Requirement:
Please return every line of text in the records below without any change, leaving out the pictures.

Data entries:
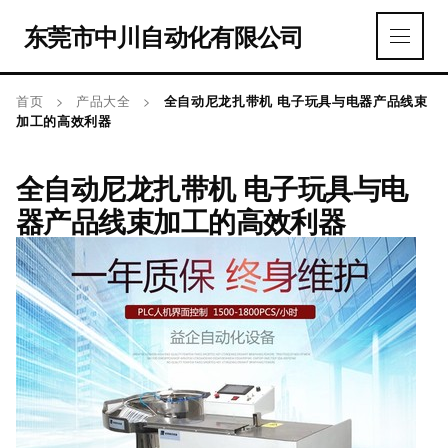
东莞市中川自动化有限公司
首页
>
产品大全
>
全自动尼龙扎带机 电子玩具与电器产品线束
加工的高效利器
全自动尼龙扎带机 电子玩具与电
器产品线束加工的高效利器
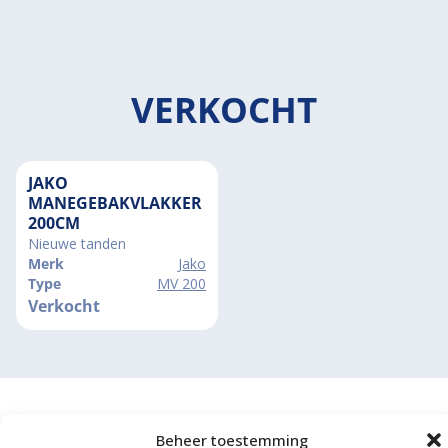
VERKOCHT
JAKO
MANEGEBAKVLAKKER
200CM
Nieuwe tanden
Merk
Jako
Type
MV 200
Verkocht
Beheer toestemming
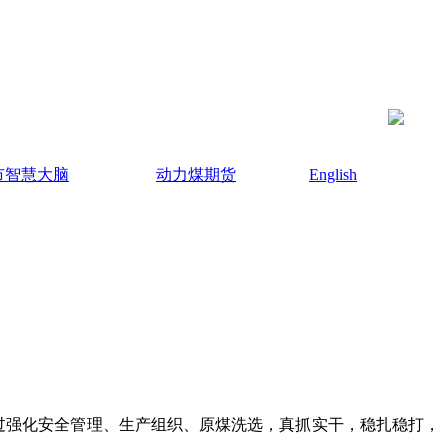
市智慧大脑
动力煤期货
English
过强化安全管理、生产组织、原煤洗选，真抓实干，稳扎稳打，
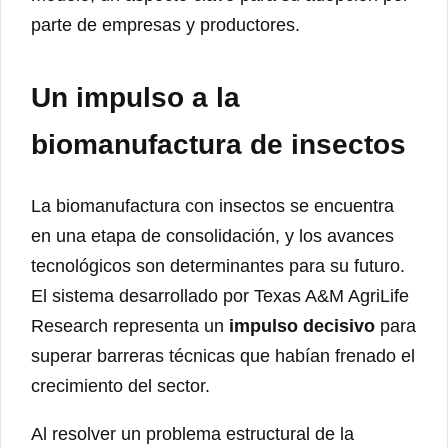
parte de empresas y productores.
Un impulso a la
biomanufactura de insectos
La biomanufactura con insectos se encuentra
en una etapa de consolidación, y los avances
tecnológicos son determinantes para su futuro.
El sistema desarrollado por Texas A&M AgriLife
Research representa un
impulso decisivo
para
superar barreras técnicas que habían frenado el
crecimiento del sector.
Al resolver un problema estructural de la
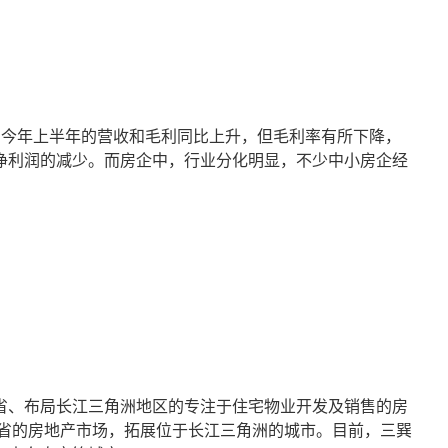
三巽集团今年上半年的营收和毛利同比上升，但毛利率有所下降，
净利润的减少。而房企中，行业分化明显，不少中小房企经
省、布局长江三角洲地区的专注于住宅物业开发及销售的房
徽省的房地产市场，拓展位于长江三角洲的城市。目前，三巽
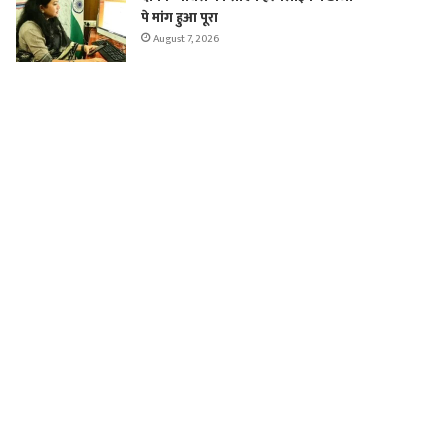
पे मांग हुआ पूरा
August 7, 2026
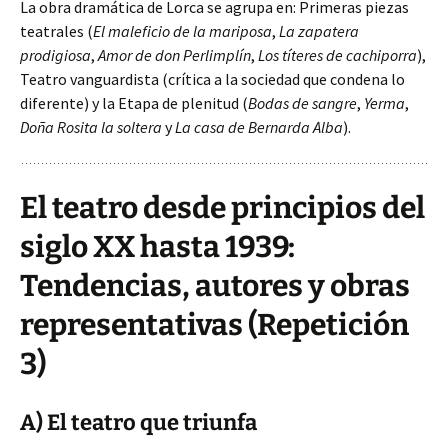
La obra dramática de Lorca se agrupa en: Primeras piezas
teatrales (
El maleficio de la mariposa
,
La zapatera
prodigiosa
,
Amor de don Perlimplín
,
Los títeres de cachiporra
),
Teatro vanguardista (crítica a la sociedad que condena lo
diferente) y la Etapa de plenitud (
Bodas de sangre
,
Yerma
,
Doña Rosita la soltera
y
La casa de Bernarda Alba
).
El teatro desde principios del
siglo XX hasta 1939:
Tendencias, autores y obras
representativas (Repetición
3)
A) El teatro que triunfa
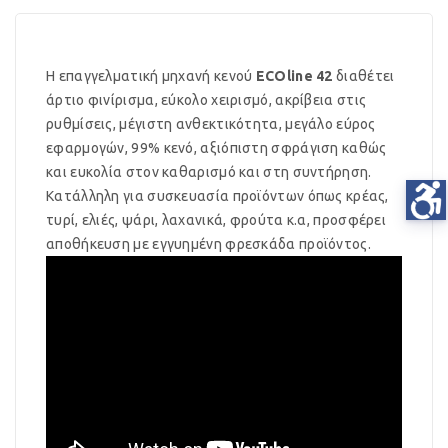
Η επαγγελματική μηχανή κενού
ECOline
42
διαθέτει
άρτιο φινίρισμα, εύκολο χειρισμό, ακρίβεια στις
ρυθμίσεις, μέγιστη ανθεκτικότητα, μεγάλο εύρος
εφαρμογών, 99% κενό, αξιόπιστη σφράγιση καθώς
και ευκολία στον καθαρισμό και στη συντήρηση.
Κατάλληλη για συσκευασία προϊόντων όπως κρέας,
τυρί, ελιές, ψάρι, λαχανικά, φρούτα κ.α, προσφέρει
αποθήκευση με εγγυημένη φρεσκάδα προϊόντος.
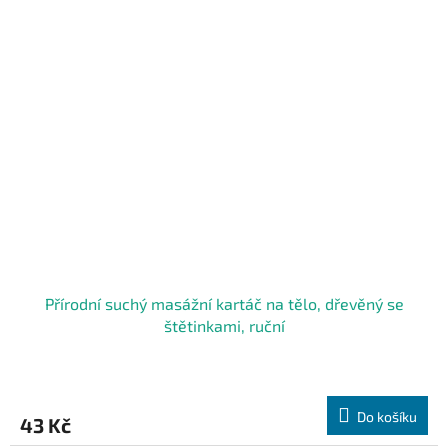
Přírodní suchý masážní kartáč na tělo, dřevěný se
štětinkami, ruční
Do košíku
43 Kč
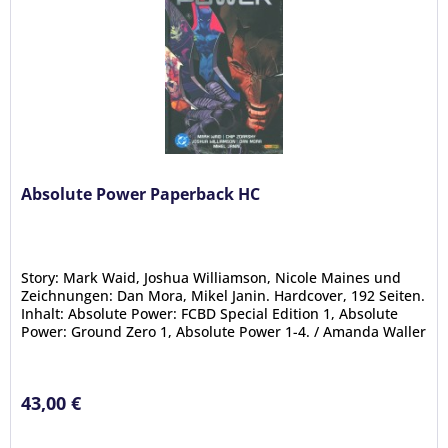
Absolute Power Paperback HC
Story: Mark Waid, Joshua Williamson, Nicole Maines und
Zeichnungen: Dan Mora, Mikel Janin. Hardcover, 192 Seiten.
Inhalt: Absolute Power: FCBD Special Edition 1, Absolute
Power: Ground Zero 1, Absolute Power 1-4. / Amanda Waller
greift...
43,00 €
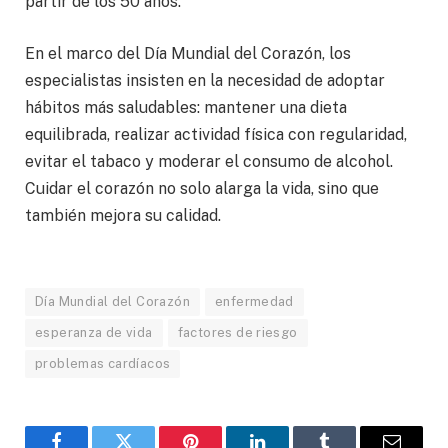
partir de los 50 años.
En el marco del Día Mundial del Corazón, los
especialistas insisten en la necesidad de adoptar
hábitos más saludables: mantener una dieta
equilibrada, realizar actividad física con regularidad,
evitar el tabaco y moderar el consumo de alcohol.
Cuidar el corazón no solo alarga la vida, sino que
también mejora su calidad.
Día Mundial del Corazón
enfermedad
esperanza de vida
factores de riesgo
problemas cardíacos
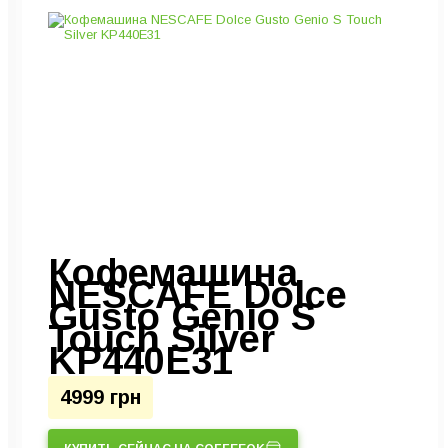
Кофемашина
NESCAFE Dolce
Gusto Genio S
Touch Silver
KP440E31
4999 грн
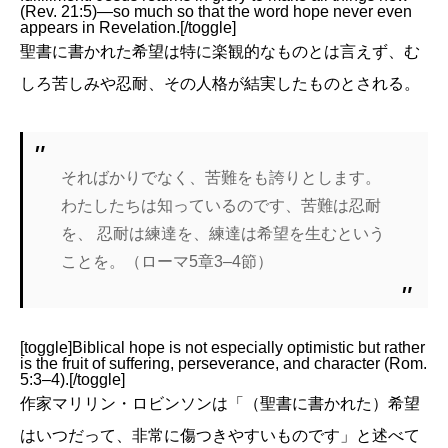
(Rev. 21:5)—so much so that the word hope never even
appears in Revelation.[/toggle]
聖書に書かれた希望は特に楽観的なものとは言えず、む
しろ苦しみや忍耐、その人格が結実したものとされる。
そればかりでなく、苦難をも誇りとします。
わたしたちは知っているのです、苦難は忍耐
を、
忍耐は練達を、練達は希望を生むという
ことを。（ローマ5章3–4節）
[toggle]Biblical hope is not especially optimistic but rather
is the fruit of suffering, perseverance, and character (Rom.
5:3–4).[/toggle]
作家マリリン・ロビンソンは「（聖書に書かれた）希望
はいつだって、非常に傷つきやすいものです」と述べて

Task result:
东莞市中川自动化有限公司
首页
>
产品大全
>
全自动尼龙扎带机 电子玩具与电器产品线束
加工的高效利器
全自动尼龙扎带机 电子玩具与电
器产品线束加工的高效利器
VERKOCHT
JAKO
MANEGEBAKVLAKKER
200CM
Nieuwe tanden
Merk
Jako
Type
MV 200
Verkocht
Beheer toestemming
市智慧大脑
动力煤期货
English
过强化安全管理、生产组织、原煤洗选，真抓实干，稳扎稳打，
parte de empresas y productores.
Un impulso a la
biomanufactura de insectos
La biomanufactura con insectos se encuentra
en una etapa de consolidación, y los avances
tecnológicos son determinantes para su futuro.
El sistema desarrollado por Texas A&M AgriLife
Research representa un
impulso decisivo
para
superar barreras técnicas que habían frenado el
crecimiento del sector.
Al resolver un problema estructural de la
三巽集团今年上半年的营收和毛利同比上升，但毛利率有所下降，
净利润的减少。而房企中，行业分化明显，不少中小房企经
省、布局长江三角洲地区的专注于住宅物业开发及销售的房
徽省的房地产市场，拓展位于长江三角洲的城市。目前，三巽
पे मांग हुआ पूरा
August 7, 2026
La obra dramática de Lorca se agrupa en: Primeras piezas
teatrales (
El maleficio de la mariposa
,
La zapatera
prodigiosa
,
Amor de don Perlimplín
,
Los títeres de cachiporra
),
Teatro vanguardista (crítica a la sociedad que condena lo
diferente) y la Etapa de plenitud (
Bodas de sangre
,
Yerma
,
Doña Rosita la soltera
y
La casa de Bernarda Alba
).
El teatro desde principios del
siglo XX hasta 1939:
Tendencias, autores y obras
representativas (Repetición
3)
A) El teatro que triunfa
Η επαγγελματική μηχανή κενού
ECOline
42
διαθέτει
άρτιο φινίρισμα, εύκολο χειρισμό, ακρίβεια στις
ρυθμίσεις, μέγιστη ανθεκτικότητα, μεγάλο εύρος
εφαρμογών, 99% κενό, αξιόπιστη σφράγιση καθώς
και ευκολία στον καθαρισμό και στη συντήρηση.
Κατάλληλη για συσκευασία προϊόντων όπως κρέας,
τυρί, ελιές, ψάρι, λαχανικά, φρούτα κ.α, προσφέρει
αποθήκευση με εγγυημένη φρεσκάδα προϊόντος.
Přírodní suchý masážní kartáč na tělo, dřevěný se
štětinkami, ruční
Do košíku
43 Kč
Absolute Power Paperback HC
Story: Mark Waid, Joshua Williamson, Nicole Maines und
Zeichnungen: Dan Mora, Mikel Janin. Hardcover, 192 Seiten.
Inhalt: Absolute Power: FCBD Special Edition 1, Absolute
Power: Ground Zero 1, Absolute Power 1-4. / Amanda Waller
greift...
43,00 €
partir de los 50 años.
En el marco del Día Mundial del Corazón, los
especialistas insisten en la necesidad de adoptar
hábitos más saludables: mantener una dieta
equilibrada, realizar actividad física con regularidad,
evitar el tabaco y moderar el consumo de alcohol.
Cuidar el corazón no solo alarga la vida, sino que
también mejora su calidad.
Día Mundial del Corazón
enfermedad
esperanza de vida
factores de riesgo
problemas cardíacos
Кофемашина
NESCAFE Dolce
Gusto Genio S
Touch Silver
KP440E31
4999 грн
(Rev. 21:5)—so much so that the word hope never even
appears in Revelation.[/toggle]
聖書に書かれた希望は特に楽観的なものとは言えず、む
しろ苦しみや忍耐、その人格が結実したものとされる。
そればかりでなく、苦難をも誇りとします。
わたしたちは知っているのです、苦難は忍耐
を、
忍耐は練達を、練達は希望を生むという
ことを。（ローマ5章3–4節）
[toggle]Biblical hope is not especially optimistic but rather
is the fruit of suffering, perseverance, and character (Rom.
5:3–4).[/toggle]
作家マリリン・ロビンソンは「（聖書に書かれた）希望
はいつだって、非常に傷つきやすいものです」と述べて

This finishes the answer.